How are you implementing site search

Thanks, @sebz, lunr.js looks great and your gist gave me a real boost on figuring out how to put everything together.

I’ve gone a slightly different direction with it though and am using a slightly hacky, but effective way to generate the JSON file with Hugo itself so I don’t need Grunt or any external tools like that.

Here’s what I’m doing:

I created a dummy content file like content/ that just has its type set to json.
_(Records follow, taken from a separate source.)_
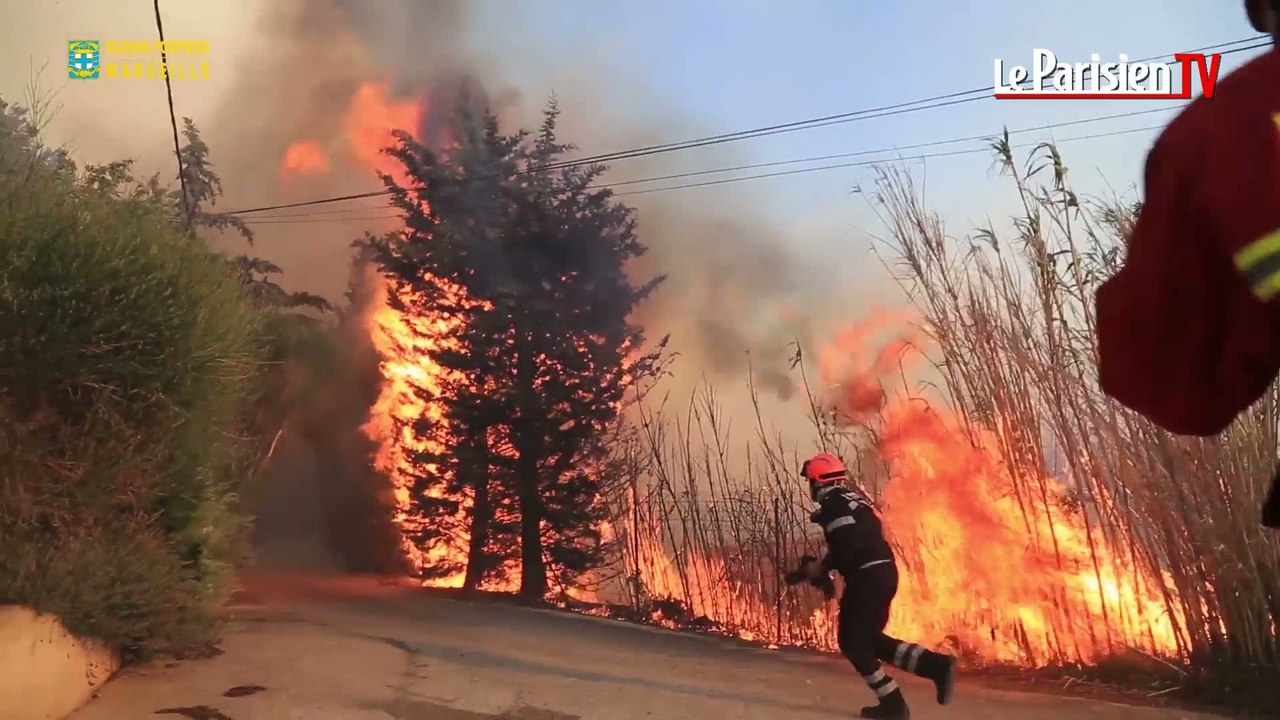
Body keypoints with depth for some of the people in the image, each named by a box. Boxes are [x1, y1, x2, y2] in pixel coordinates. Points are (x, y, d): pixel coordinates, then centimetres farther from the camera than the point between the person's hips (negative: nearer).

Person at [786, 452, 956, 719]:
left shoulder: (833, 504, -11)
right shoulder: (852, 498, 19)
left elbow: (849, 548, -21)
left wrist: (820, 567, -7)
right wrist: (823, 565, 20)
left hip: (866, 577, -9)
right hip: (883, 572, 9)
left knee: (852, 641, 4)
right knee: (870, 638, 17)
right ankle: (937, 665, 6)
Then I made layouts/json/single.html with something like this:

[{{ range $index, $page := .Site.Pages }}{{ if ne $page.Type "json" }}{{ if $index }},{{ end }}
    "href": "{{ $page.RelPermalink }}",
    "title": "{{ $page.Title }}",
    "tags": [{{ range $tindex, $tag := $page.Params.tags }}{{ if $tindex }}, {{ end }}"{{ $tag }}"{{ end }}],
    "content": "{{ $page.PlainWords }}"
}{{ end }}{{ end }}

When Hugo publishes the site, it will create public/json/index.html with content that is actually just JSON data. At that point, a simple cp or mv to public/static/js/lunr/PagesIndex.json and you’re in business (I just add that to my deploy script). Everything else should basically work the same.

Obviously, that’s an ugly hack of a template, and anywhere else on your site that you might loop over all the content, you need to be careful to exclude the dummy content. So far, it seems to be pretty reliable for escaping things and generating valid JSON, but it’s not ideal. The .PlainWords method on the Page object doesn’t seem to be documented anywhere and I suppose might disappear or change in future Hugo releases, but currently it’s the cleanest way I could figure out for getting the text of the page content with all markup/rendering stripped out.

With increasingly powerful front-end technology, I think there’s a lot of potential for extending sites this way, publishing a JSON dump of the content (or some subset of it) and letting JS do interesting things with it.

A couple features added to Hugo would make it a lot easier and cleaner:

  • built-in JSON output. Eg, if you could just do $page.JSON and get a nice JSON string out.
  • if not that, at least a cleaner way to get the raw, original text of the content without rendering it.
  • some way to have Hugo publish to a different path, or at least set the extension on the content (making the mv/cp unecessary)